#### [Record set]
------------------------------

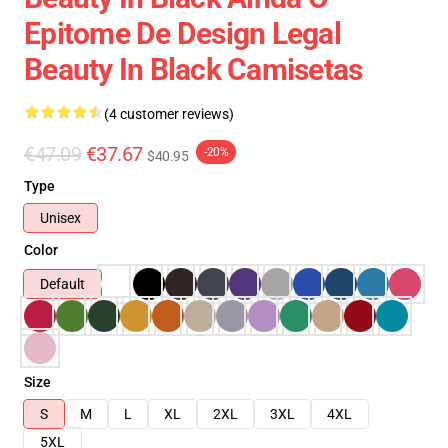
Epitome De Design Legal
Beauty In Black Camisetas
(4 customer reviews)
€47.09
€37.67
-20%
$40.95
Type
Unisex
Color
Default
Size
S
M
L
XL
2XL
3XL
4XL
5XL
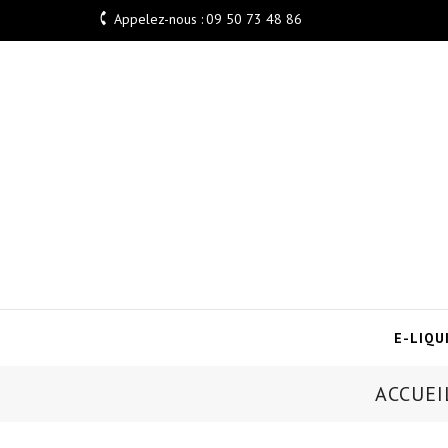

Appelez-nous :
09 50 73 48 86
E-LIQU
ACCUEI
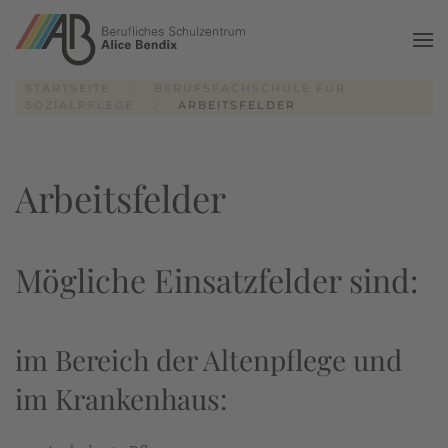
Zum Hauptinhalt springen
STARTSEITE
BERUFSFACHSCHULE FÜR
SOZIALPFLEGE
ARBEITSFELDER
Arbeitsfelder
Mögliche Einsatzfelder sind:
im Bereich der Altenpflege und
im Krankenhaus:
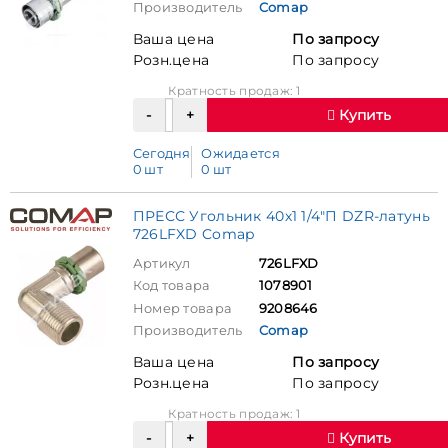
Производитель
Comap
Ваша цена
По запросу
Розн.цена
По запросу
Кратность продаж: 1
Купить
Сегодня
Ожидается
0 шт
0 шт
ПРЕСС Угольник 40х1 1/4"П DZR-латунь
726LFXD Comap
Артикул
726LFXD
Код товара
1078901
Номер товара
9208646
Производитель
Comap
Ваша цена
По запросу
Розн.цена
По запросу
Кратность продаж: 1
Купить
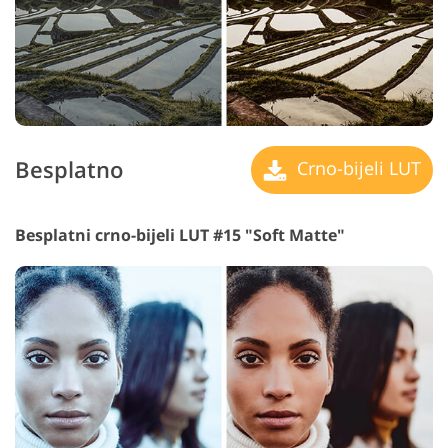
Besplatno
Crno-bijeli LUT
Besplatni crno-bijeli LUT #15 "Soft Matte"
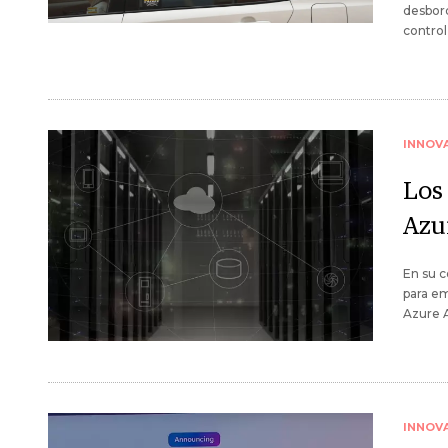
desbord
control 
INNOV
Los
Azu
En su c
para em
Azure A
INNOV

------------------------------

#### [Instruction]
Retype the entries above word for word, minus any images.

#### [Response for this exercise]
Epitome De Design Legal
Beauty In Black Camisetas
(4 customer reviews)
€47.09
€37.67
-20%
$40.95
Type
Unisex
Color
Default
Size
S
M
L
XL
2XL
3XL
4XL
5XL

Appelez-nous :
09 50 73 48 86
E-LIQU
ACCUEI
Zum Hauptinhalt springen
STARTSEITE
BERUFSFACHSCHULE FÜR
SOZIALPFLEGE
ARBEITSFELDER
Arbeitsfelder
Mögliche Einsatzfelder sind:
im Bereich der Altenpflege und
im Krankenhaus:
Производитель
Comap
Ваша цена
По запросу
Розн.цена
По запросу
Кратность продаж: 1
Купить
Сегодня
Ожидается
0 шт
0 шт
ПРЕСС Угольник 40х1 1/4"П DZR-латунь
726LFXD Comap
Артикул
726LFXD
Код товара
1078901
Номер товара
9208646
Производитель
Comap
Ваша цена
По запросу
Розн.цена
По запросу
Кратность продаж: 1
Купить
Besplatno
Crno-bijeli LUT
Besplatni crno-bijeli LUT #15 "Soft Matte"
desbord
control 
INNOV
Los
Azu
En su c
para em
Azure A
INNOV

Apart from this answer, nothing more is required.